↓↓↓
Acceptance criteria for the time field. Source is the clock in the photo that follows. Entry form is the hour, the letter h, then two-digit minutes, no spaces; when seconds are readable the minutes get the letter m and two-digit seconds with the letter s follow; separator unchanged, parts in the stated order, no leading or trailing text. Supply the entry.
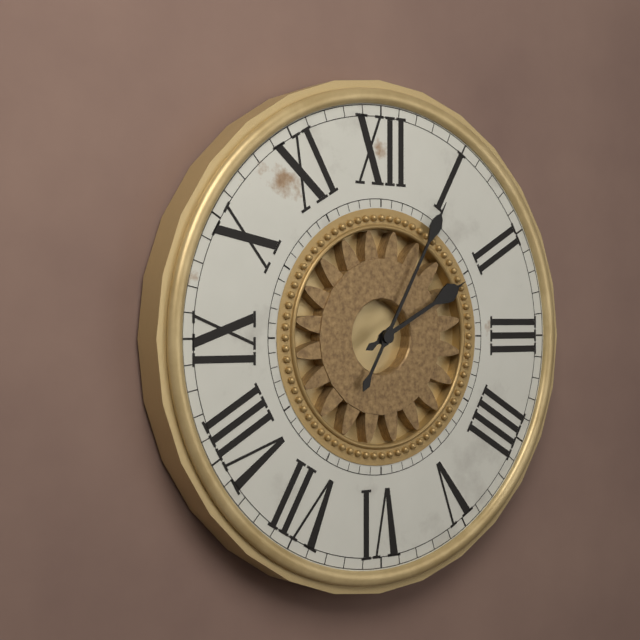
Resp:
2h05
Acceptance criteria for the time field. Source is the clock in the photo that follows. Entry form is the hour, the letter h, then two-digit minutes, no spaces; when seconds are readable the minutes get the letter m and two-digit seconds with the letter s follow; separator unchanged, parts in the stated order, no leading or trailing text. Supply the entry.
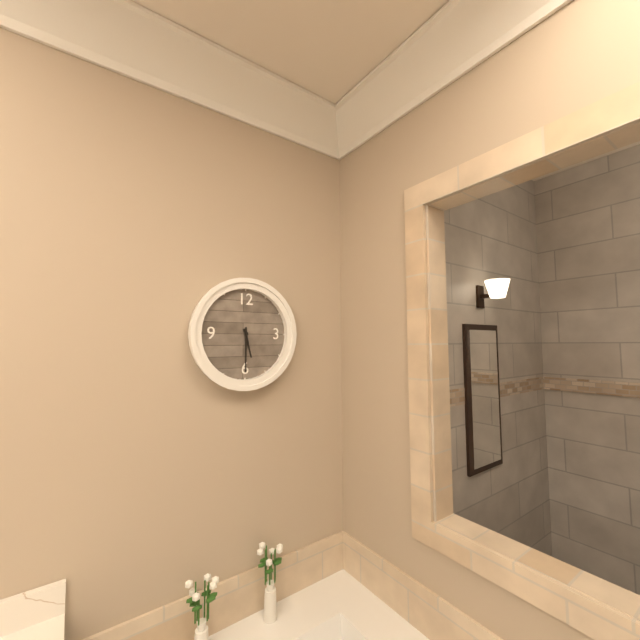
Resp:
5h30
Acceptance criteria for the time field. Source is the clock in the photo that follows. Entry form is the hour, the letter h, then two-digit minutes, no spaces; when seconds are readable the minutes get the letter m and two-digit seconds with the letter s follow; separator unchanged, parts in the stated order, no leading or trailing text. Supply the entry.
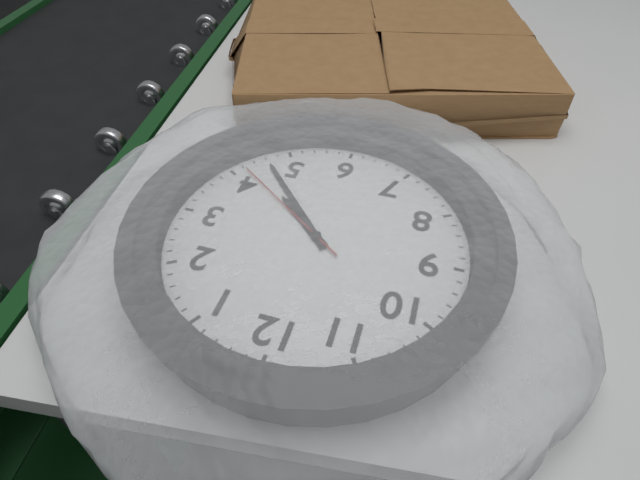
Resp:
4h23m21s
↑↑↑
↓↓↓
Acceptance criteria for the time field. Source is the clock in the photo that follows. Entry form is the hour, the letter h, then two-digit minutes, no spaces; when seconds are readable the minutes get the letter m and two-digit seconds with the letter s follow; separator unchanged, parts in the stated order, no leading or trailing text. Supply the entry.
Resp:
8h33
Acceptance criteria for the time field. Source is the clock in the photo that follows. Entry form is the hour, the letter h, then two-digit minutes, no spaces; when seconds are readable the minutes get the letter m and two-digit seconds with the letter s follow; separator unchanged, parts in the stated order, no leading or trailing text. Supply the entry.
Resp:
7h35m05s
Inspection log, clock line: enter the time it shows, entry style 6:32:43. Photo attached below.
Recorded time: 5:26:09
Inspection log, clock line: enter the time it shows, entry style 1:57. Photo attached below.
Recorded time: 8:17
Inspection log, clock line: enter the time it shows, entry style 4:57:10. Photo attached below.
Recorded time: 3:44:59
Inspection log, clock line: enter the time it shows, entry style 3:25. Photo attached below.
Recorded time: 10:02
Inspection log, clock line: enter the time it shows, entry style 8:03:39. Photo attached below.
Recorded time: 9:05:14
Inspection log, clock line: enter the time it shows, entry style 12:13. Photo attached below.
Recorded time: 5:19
↑↑↑
Aim of the task:
Turn everything above, from the line containing "4:57:10. Photo attached below." down through the line containing "Recorded time: 10:02", into a JSON list of strings with one string per line and blank lines omitted.

Completed exercise:
[
  "Inspection log, clock line: enter the time it shows, entry style 4:57:10. Photo attached below.",
  "Recorded time: 3:44:59",
  "Inspection log, clock line: enter the time it shows, entry style 3:25. Photo attached below.",
  "Recorded time: 10:02"
]